:: GIVEN RECORDS ::
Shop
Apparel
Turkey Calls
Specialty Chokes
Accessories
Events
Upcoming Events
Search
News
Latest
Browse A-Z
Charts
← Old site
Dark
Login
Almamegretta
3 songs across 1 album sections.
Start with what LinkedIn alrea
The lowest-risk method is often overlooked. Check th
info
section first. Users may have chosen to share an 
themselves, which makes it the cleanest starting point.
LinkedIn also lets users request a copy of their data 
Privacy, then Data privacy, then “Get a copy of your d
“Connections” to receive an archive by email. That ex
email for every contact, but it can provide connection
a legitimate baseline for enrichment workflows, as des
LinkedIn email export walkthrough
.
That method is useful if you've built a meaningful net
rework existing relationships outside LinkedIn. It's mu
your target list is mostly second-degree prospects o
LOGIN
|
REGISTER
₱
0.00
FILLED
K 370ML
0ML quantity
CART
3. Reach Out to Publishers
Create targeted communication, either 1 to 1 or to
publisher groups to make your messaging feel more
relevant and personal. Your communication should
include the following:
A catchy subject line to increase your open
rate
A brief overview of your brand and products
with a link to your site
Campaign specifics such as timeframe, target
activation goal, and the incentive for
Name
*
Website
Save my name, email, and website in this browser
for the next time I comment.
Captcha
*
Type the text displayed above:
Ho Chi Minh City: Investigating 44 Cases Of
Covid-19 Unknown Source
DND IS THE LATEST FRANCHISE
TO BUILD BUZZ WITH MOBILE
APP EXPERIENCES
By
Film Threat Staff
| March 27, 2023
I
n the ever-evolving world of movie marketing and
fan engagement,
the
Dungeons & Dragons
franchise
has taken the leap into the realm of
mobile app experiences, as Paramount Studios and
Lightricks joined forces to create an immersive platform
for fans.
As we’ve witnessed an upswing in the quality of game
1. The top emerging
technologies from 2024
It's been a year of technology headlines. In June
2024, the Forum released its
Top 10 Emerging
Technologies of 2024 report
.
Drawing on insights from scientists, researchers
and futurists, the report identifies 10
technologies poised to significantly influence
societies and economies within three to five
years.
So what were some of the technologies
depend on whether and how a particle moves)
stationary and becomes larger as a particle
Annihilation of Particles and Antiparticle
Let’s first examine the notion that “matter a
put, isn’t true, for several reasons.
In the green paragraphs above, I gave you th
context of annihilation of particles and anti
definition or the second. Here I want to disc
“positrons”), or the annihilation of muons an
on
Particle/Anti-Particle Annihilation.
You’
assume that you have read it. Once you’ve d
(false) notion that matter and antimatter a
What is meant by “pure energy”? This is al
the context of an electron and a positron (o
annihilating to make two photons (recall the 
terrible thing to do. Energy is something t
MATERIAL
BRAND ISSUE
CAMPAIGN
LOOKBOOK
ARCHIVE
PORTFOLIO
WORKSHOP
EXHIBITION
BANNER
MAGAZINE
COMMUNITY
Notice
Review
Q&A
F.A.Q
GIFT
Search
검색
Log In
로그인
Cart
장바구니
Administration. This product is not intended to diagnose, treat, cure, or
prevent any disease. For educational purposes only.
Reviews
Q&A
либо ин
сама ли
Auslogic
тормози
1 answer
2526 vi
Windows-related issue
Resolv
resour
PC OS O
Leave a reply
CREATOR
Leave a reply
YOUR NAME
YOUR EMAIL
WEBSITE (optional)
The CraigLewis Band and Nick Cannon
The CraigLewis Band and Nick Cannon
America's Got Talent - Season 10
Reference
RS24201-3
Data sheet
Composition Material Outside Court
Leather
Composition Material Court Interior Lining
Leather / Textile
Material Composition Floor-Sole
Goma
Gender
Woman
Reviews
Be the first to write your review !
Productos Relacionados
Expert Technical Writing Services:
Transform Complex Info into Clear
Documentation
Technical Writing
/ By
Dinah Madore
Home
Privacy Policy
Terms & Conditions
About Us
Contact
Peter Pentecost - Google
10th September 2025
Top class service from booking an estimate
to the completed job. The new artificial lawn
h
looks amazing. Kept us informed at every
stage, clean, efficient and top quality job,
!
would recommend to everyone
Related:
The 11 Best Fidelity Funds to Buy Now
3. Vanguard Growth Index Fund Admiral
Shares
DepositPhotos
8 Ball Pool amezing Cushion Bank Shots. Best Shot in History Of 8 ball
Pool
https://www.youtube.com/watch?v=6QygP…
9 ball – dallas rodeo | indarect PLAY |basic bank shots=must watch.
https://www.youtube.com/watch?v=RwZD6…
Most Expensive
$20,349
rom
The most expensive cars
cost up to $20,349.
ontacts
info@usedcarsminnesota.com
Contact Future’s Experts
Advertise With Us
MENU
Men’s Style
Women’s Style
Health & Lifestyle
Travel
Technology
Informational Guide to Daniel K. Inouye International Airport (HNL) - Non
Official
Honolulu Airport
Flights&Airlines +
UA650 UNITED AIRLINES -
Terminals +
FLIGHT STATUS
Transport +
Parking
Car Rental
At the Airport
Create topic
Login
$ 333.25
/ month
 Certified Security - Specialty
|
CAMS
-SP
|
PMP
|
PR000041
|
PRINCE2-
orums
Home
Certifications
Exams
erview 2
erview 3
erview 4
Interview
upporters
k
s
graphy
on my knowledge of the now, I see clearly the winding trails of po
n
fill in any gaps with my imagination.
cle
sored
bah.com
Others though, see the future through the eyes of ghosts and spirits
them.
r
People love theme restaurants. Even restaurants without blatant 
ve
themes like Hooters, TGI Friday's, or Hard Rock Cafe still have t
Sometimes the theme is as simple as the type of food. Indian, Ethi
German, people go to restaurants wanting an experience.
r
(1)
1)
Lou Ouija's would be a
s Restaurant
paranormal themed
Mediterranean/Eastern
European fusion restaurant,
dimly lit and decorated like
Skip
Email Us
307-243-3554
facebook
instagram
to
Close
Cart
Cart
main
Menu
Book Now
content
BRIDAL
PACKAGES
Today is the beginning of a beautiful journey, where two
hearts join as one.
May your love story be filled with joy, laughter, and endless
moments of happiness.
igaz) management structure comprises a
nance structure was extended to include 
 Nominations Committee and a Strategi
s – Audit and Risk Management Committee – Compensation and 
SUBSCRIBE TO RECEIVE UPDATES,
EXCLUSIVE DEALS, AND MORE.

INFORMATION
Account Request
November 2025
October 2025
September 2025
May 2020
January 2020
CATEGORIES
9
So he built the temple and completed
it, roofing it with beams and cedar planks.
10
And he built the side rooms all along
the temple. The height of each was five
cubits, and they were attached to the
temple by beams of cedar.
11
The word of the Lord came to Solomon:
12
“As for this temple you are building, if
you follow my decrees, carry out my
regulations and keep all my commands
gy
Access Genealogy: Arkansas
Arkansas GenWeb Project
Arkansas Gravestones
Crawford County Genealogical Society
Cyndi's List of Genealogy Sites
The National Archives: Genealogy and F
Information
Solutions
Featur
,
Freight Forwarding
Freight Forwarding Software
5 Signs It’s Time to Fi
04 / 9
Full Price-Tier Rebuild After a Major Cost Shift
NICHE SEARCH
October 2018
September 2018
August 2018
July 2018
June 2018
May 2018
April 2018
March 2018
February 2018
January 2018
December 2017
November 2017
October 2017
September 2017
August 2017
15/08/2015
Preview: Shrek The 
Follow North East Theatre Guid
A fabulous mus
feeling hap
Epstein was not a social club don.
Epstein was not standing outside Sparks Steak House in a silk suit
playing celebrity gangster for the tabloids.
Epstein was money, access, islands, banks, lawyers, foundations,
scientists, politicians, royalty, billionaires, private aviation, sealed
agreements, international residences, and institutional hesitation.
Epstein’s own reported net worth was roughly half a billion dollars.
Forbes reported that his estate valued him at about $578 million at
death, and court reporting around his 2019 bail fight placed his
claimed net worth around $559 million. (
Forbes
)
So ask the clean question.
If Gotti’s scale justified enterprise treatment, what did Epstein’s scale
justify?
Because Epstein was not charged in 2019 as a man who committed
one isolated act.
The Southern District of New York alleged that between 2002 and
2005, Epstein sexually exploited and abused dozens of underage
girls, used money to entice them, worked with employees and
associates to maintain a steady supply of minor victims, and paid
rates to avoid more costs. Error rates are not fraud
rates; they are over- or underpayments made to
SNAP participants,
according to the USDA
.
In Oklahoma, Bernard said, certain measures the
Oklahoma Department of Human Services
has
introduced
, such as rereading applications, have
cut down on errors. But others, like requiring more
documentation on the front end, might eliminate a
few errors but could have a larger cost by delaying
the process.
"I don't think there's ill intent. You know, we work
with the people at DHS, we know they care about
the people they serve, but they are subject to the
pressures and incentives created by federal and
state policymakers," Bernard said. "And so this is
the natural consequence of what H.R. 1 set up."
:::
▶ WRITTEN TASK
What you give back should be only the lines of the records above, starting at the line with "activation goal, and the incentive for" and ending at the line with "technologies poised to", restated word for word.

▶ SOLUTION TO THIS EXERCISE
activation goal, and the incentive for
Name
*
Website
Save my name, email, and website in this browser
for the next time I comment.
Captcha
*
Type the text displayed above:
Ho Chi Minh City: Investigating 44 Cases Of
Covid-19 Unknown Source
DND IS THE LATEST FRANCHISE
TO BUILD BUZZ WITH MOBILE
APP EXPERIENCES
By
Film Threat Staff
| March 27, 2023
I
n the ever-evolving world of movie marketing and
fan engagement,
the
Dungeons & Dragons
franchise
has taken the leap into the realm of
mobile app experiences, as Paramount Studios and
Lightricks joined forces to create an immersive platform
for fans.
As we’ve witnessed an upswing in the quality of game
1. The top emerging
technologies from 2024
It's been a year of technology headlines. In June
2024, the Forum released its
Top 10 Emerging
Technologies of 2024 report
.
Drawing on insights from scientists, researchers
and futurists, the report identifies 10
technologies poised to significantly influence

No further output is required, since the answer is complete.